However, while batting, it was not a knock on the head but a pulled hamstring which plagued Jadeja.
He hit Josh Hazlewood for 23 runs in the 19th over, but appeared to be in great strife after the third ball. The team physio came rushing out and had to strap him up. In the next over, bowled by Mitchell Starc, Jadeja received a knock on the helmet.
The batsman didn’t show any immediate sign of discomfort.
However, according to skipper Kohli, Jadeja came in after his knock feeling dizzy, and the Indian team management decided to use the concussion substitute rule to replace Jadeja after a thorough medical inspection by the doctor.
Following the replacement, Australia coach Justin Langer was seen having an animated conversation with match referee David Boon. Skipper Aaron Finch was also present. The rule states that “there shall be a like-for-like replacement for the player who has sustained the concussion or suspected concussion”.

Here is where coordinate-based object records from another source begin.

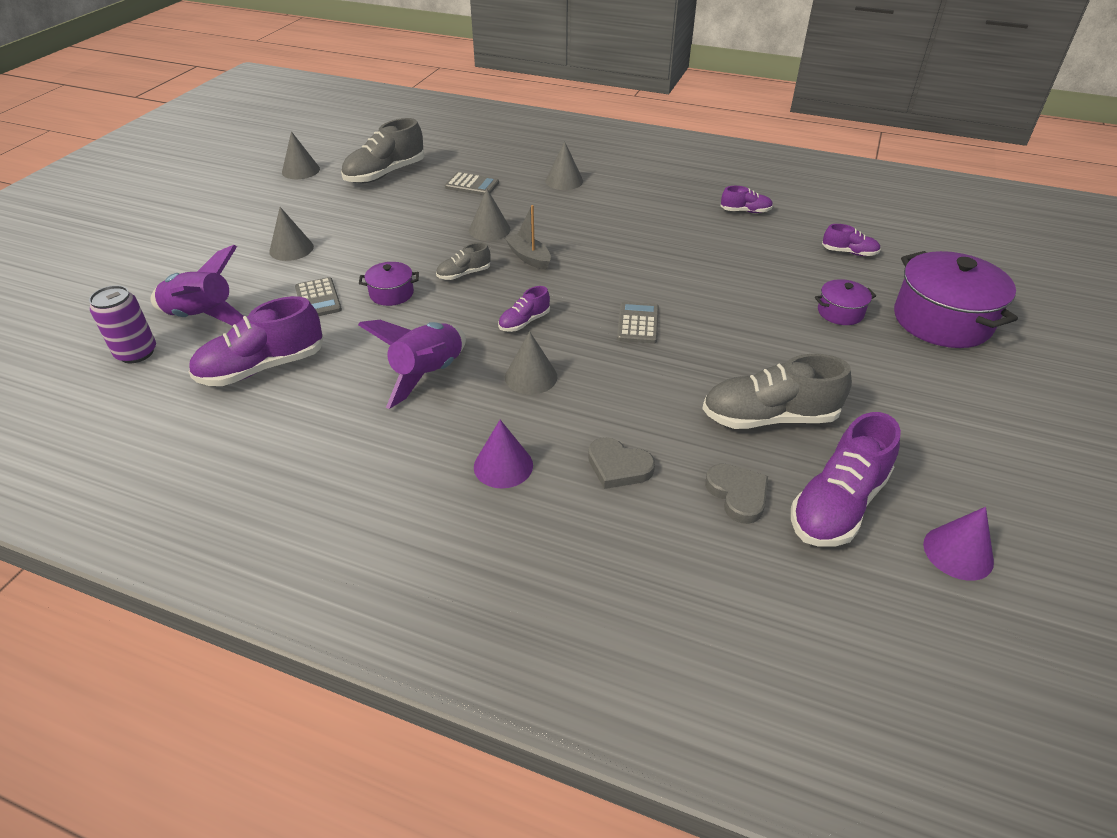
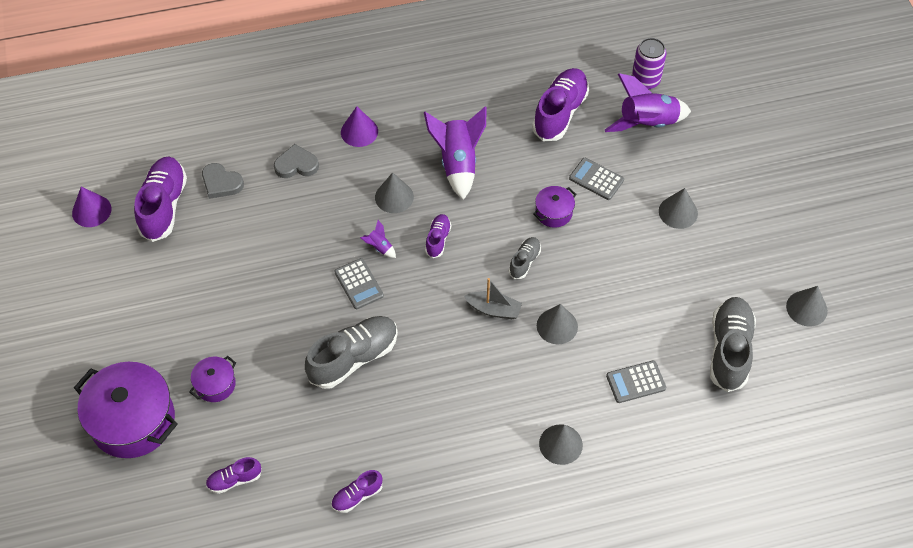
camera: 145 degrees right, 15 degrees up
grey shoe [702,354,852,429] -> grey shoe moved to [305,316,398,389]
none -> purple rocket [360,220,396,258]

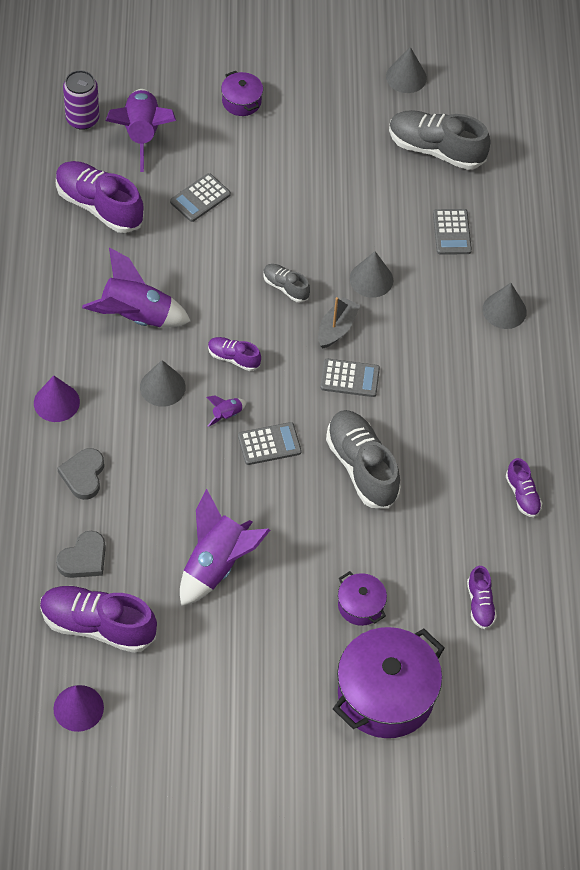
camera: 80 degrees left, 0 degrees up
purple pot [533,186,576,228] -> purple pot moved to [221,71,263,116]
grey cone [659,188,698,229] -> none
none -> purple rocket [180,489,270,606]
none -> grey calculator [320,358,380,397]

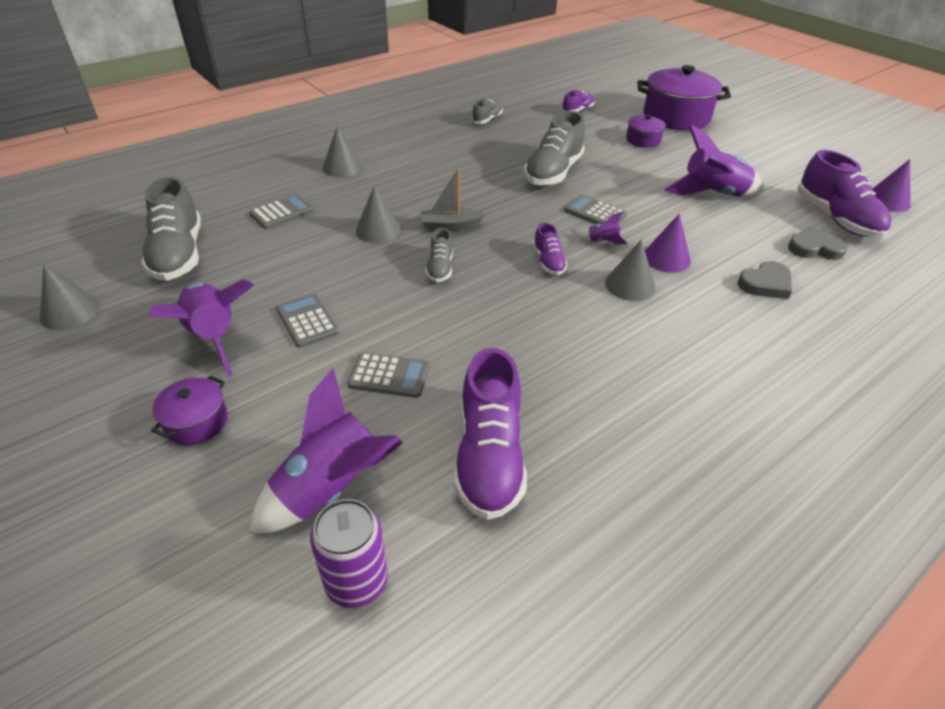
camera: 125 degrees left, 15 degrees down
purple cone [34,376,80,422] -> purple cone moved to [645,214,691,273]
purple rocket [82,248,191,327] -> purple rocket moved to [148,279,254,376]
grey calculator [320,358,380,397] -> grey calculator moved to [276,294,339,348]
purple shoe [506,458,542,517] -> grey shoe [472,99,503,124]

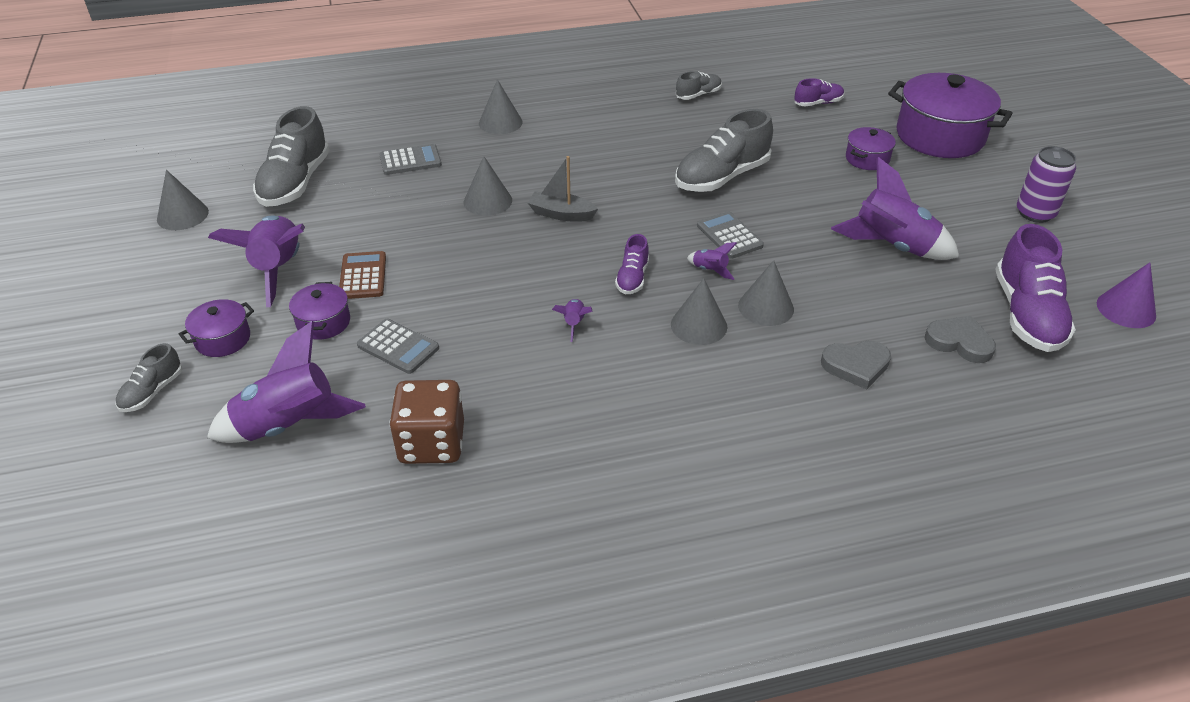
camera: 25 degrees right, 0 degrees up
grey calculator [276,294,339,348] -> brown calculator [339,251,386,299]
purple can [310,499,388,608] -> purple can moved to [1017,146,1076,223]
grey shoe [426,228,453,282] -> grey shoe moved to [116,343,183,412]
purple shoe [454,348,527,520] -> brown dice [389,380,464,464]
purple cone [645,214,691,273] -> grey cone [738,260,794,326]
none -> purple pot [289,282,350,340]
none -> purple rocket [552,299,593,342]

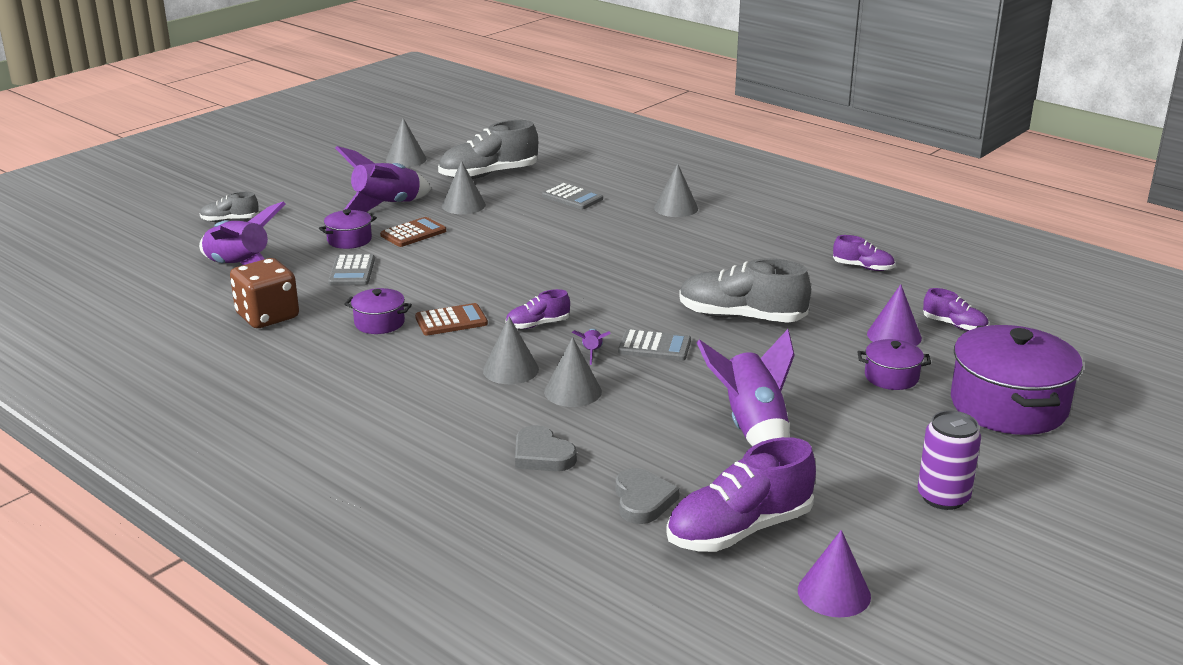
camera: 55 degrees right, 15 degrees down
purple pot [179,299,254,357] -> purple pot moved to [344,288,412,334]
grey cone [464,156,512,216] -> grey cone moved to [442,161,486,214]
grey boat [528,156,598,222] -> none
purple rocket [552,299,593,342] -> brown calculator [415,303,488,336]
grey shoe [676,71,722,100] -> purple shoe [833,235,895,271]
grey calculator [697,211,764,259] -> grey calculator turned 75 degrees clockwise [618,329,691,361]
none -> purple cone [867,284,922,346]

While some former cricketers and commentators questioned India’s decision, Australian skipper Aaron Finch played down the issue, saying medical opinion cannot be challenged.
Finch’s teammate Moises Henriques, however, questioned whether India’s replacement was a like-for-like one.
“The concussion rule is fine. There is no doubt he (Jadeja) got hit on the head. If a player gets hits on the head and the doctor feels he is concussed, 100% he needs to be replaced. It’s just that whether it is like-for-like. One is an allrounder and a gun-fielder and the other, a bowler who bats (at) 11,” said Henriques replying to a question by TOI.
“That’s the only thing for me. In terms of moving forward and making the game fair, like-for-like replacements are the way to go,” he added.
Sanju Samson clarified that it was on the team physio’s advice that India used the concussion substitute.
“When he came back to the dressing room, he was asked by the physio how he felt. He said that he was feeling a little dizzy. He is under observation as per team doctor’s advice,” Samson said.